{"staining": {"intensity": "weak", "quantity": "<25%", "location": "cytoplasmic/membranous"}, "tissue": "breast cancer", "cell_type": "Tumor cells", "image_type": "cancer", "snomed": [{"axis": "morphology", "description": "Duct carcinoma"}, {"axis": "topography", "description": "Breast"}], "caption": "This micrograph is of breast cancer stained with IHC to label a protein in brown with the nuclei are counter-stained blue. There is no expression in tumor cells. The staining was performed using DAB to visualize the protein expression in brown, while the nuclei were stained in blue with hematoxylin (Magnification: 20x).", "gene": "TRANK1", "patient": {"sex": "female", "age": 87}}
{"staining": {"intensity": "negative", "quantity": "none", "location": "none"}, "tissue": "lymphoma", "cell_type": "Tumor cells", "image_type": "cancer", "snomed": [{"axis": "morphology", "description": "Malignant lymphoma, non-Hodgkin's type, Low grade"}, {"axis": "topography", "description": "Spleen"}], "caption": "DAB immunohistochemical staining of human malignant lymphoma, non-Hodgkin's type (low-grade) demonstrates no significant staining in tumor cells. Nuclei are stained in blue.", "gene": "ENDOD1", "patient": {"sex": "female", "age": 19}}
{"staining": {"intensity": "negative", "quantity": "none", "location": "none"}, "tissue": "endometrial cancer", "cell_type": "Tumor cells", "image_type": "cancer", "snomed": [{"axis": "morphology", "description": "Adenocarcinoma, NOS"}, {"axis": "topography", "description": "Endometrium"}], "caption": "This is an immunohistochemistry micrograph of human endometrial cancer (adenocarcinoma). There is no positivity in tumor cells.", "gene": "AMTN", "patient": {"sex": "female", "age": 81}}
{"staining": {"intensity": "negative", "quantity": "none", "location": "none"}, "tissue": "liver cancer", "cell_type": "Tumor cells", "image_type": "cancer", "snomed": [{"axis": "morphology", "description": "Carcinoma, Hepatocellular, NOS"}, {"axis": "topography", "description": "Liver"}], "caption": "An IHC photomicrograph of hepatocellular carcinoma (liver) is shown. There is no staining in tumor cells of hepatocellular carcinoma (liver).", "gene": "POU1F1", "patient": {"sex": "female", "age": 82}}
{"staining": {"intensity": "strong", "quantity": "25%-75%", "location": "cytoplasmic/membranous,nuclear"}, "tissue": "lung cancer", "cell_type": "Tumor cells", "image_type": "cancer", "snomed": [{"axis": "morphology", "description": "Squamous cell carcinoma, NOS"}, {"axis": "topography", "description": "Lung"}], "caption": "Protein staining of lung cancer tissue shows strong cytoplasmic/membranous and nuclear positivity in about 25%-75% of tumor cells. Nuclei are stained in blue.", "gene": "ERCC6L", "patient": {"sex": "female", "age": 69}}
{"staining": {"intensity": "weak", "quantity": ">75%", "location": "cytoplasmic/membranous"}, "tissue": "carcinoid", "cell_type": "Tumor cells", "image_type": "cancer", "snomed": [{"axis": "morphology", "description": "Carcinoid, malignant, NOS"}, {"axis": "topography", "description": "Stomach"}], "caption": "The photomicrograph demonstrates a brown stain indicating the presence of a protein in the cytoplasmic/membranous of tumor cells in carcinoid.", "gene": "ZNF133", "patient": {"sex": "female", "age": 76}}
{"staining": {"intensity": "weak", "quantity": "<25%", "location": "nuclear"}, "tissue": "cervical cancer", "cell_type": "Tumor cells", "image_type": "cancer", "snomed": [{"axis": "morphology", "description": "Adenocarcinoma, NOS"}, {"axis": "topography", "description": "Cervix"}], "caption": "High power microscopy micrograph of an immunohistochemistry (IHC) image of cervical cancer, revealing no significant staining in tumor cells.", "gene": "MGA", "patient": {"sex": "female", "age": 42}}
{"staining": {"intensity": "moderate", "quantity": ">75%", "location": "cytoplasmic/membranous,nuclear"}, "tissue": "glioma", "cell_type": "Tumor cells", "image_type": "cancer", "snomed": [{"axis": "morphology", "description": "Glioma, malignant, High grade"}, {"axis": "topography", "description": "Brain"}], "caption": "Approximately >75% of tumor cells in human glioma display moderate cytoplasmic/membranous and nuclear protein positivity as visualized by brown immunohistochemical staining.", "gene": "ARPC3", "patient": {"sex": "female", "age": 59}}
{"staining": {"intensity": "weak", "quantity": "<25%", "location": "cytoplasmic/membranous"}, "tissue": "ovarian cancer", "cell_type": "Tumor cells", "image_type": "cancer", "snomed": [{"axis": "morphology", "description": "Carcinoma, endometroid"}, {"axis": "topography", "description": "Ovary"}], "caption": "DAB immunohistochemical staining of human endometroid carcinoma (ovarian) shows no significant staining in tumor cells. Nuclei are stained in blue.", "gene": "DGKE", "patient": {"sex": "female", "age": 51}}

-- DIRECTIONS FOR THIS TASK --
Print the records above exactly as written.

-- ANSWER TO THE PROBLEM --
{"staining": {"intensity": "weak", "quantity": "<25%", "location": "cytoplasmic/membranous"}, "tissue": "breast cancer", "cell_type": "Tumor cells", "image_type": "cancer", "snomed": [{"axis": "morphology", "description": "Duct carcinoma"}, {"axis": "topography", "description": "Breast"}], "caption": "This micrograph is of breast cancer stained with IHC to label a protein in brown with the nuclei are counter-stained blue. There is no expression in tumor cells. The staining was performed using DAB to visualize the protein expression in brown, while the nuclei were stained in blue with hematoxylin (Magnification: 20x).", "gene": "TRANK1", "patient": {"sex": "female", "age": 87}}
{"staining": {"intensity": "negative", "quantity": "none", "location": "none"}, "tissue": "lymphoma", "cell_type": "Tumor cells", "image_type": "cancer", "snomed": [{"axis": "morphology", "description": "Malignant lymphoma, non-Hodgkin's type, Low grade"}, {"axis": "topography", "description": "Spleen"}], "caption": "DAB immunohistochemical staining of human malignant lymphoma, non-Hodgkin's type (low-grade) demonstrates no significant staining in tumor cells. Nuclei are stained in blue.", "gene": "ENDOD1", "patient": {"sex": "female", "age": 19}}
{"staining": {"intensity": "negative", "quantity": "none", "location": "none"}, "tissue": "endometrial cancer", "cell_type": "Tumor cells", "image_type": "cancer", "snomed": [{"axis": "morphology", "description": "Adenocarcinoma, NOS"}, {"axis": "topography", "description": "Endometrium"}], "caption": "This is an immunohistochemistry micrograph of human endometrial cancer (adenocarcinoma). There is no positivity in tumor cells.", "gene": "AMTN", "patient": {"sex": "female", "age": 81}}
{"staining": {"intensity": "negative", "quantity": "none", "location": "none"}, "tissue": "liver cancer", "cell_type": "Tumor cells", "image_type": "cancer", "snomed": [{"axis": "morphology", "description": "Carcinoma, Hepatocellular, NOS"}, {"axis": "topography", "description": "Liver"}], "caption": "An IHC photomicrograph of hepatocellular carcinoma (liver) is shown. There is no staining in tumor cells of hepatocellular carcinoma (liver).", "gene": "POU1F1", "patient": {"sex": "female", "age": 82}}
{"staining": {"intensity": "strong", "quantity": "25%-75%", "location": "cytoplasmic/membranous,nuclear"}, "tissue": "lung cancer", "cell_type": "Tumor cells", "image_type": "cancer", "snomed": [{"axis": "morphology", "description": "Squamous cell carcinoma, NOS"}, {"axis": "topography", "description": "Lung"}], "caption": "Protein staining of lung cancer tissue shows strong cytoplasmic/membranous and nuclear positivity in about 25%-75% of tumor cells. Nuclei are stained in blue.", "gene": "ERCC6L", "patient": {"sex": "female", "age": 69}}
{"staining": {"intensity": "weak", "quantity": ">75%", "location": "cytoplasmic/membranous"}, "tissue": "carcinoid", "cell_type": "Tumor cells", "image_type": "cancer", "snomed": [{"axis": "morphology", "description": "Carcinoid, malignant, NOS"}, {"axis": "topography", "description": "Stomach"}], "caption": "The photomicrograph demonstrates a brown stain indicating the presence of a protein in the cytoplasmic/membranous of tumor cells in carcinoid.", "gene": "ZNF133", "patient": {"sex": "female", "age": 76}}
{"staining": {"intensity": "weak", "quantity": "<25%", "location": "nuclear"}, "tissue": "cervical cancer", "cell_type": "Tumor cells", "image_type": "cancer", "snomed": [{"axis": "morphology", "description": "Adenocarcinoma, NOS"}, {"axis": "topography", "description": "Cervix"}], "caption": "High power microscopy micrograph of an immunohistochemistry (IHC) image of cervical cancer, revealing no significant staining in tumor cells.", "gene": "MGA", "patient": {"sex": "female", "age": 42}}
{"staining": {"intensity": "moderate", "quantity": ">75%", "location": "cytoplasmic/membranous,nuclear"}, "tissue": "glioma", "cell_type": "Tumor cells", "image_type": "cancer", "snomed": [{"axis": "morphology", "description": "Glioma, malignant, High grade"}, {"axis": "topography", "description": "Brain"}], "caption": "Approximately >75% of tumor cells in human glioma display moderate cytoplasmic/membranous and nuclear protein positivity as visualized by brown immunohistochemical staining.", "gene": "ARPC3", "patient": {"sex": "female", "age": 59}}
{"staining": {"intensity": "weak", "quantity": "<25%", "location": "cytoplasmic/membranous"}, "tissue": "ovarian cancer", "cell_type": "Tumor cells", "image_type": "cancer", "snomed": [{"axis": "morphology", "description": "Carcinoma, endometroid"}, {"axis": "topography", "description": "Ovary"}], "caption": "DAB immunohistochemical staining of human endometroid carcinoma (ovarian) shows no significant staining in tumor cells. Nuclei are stained in blue.", "gene": "DGKE", "patient": {"sex": "female", "age": 51}}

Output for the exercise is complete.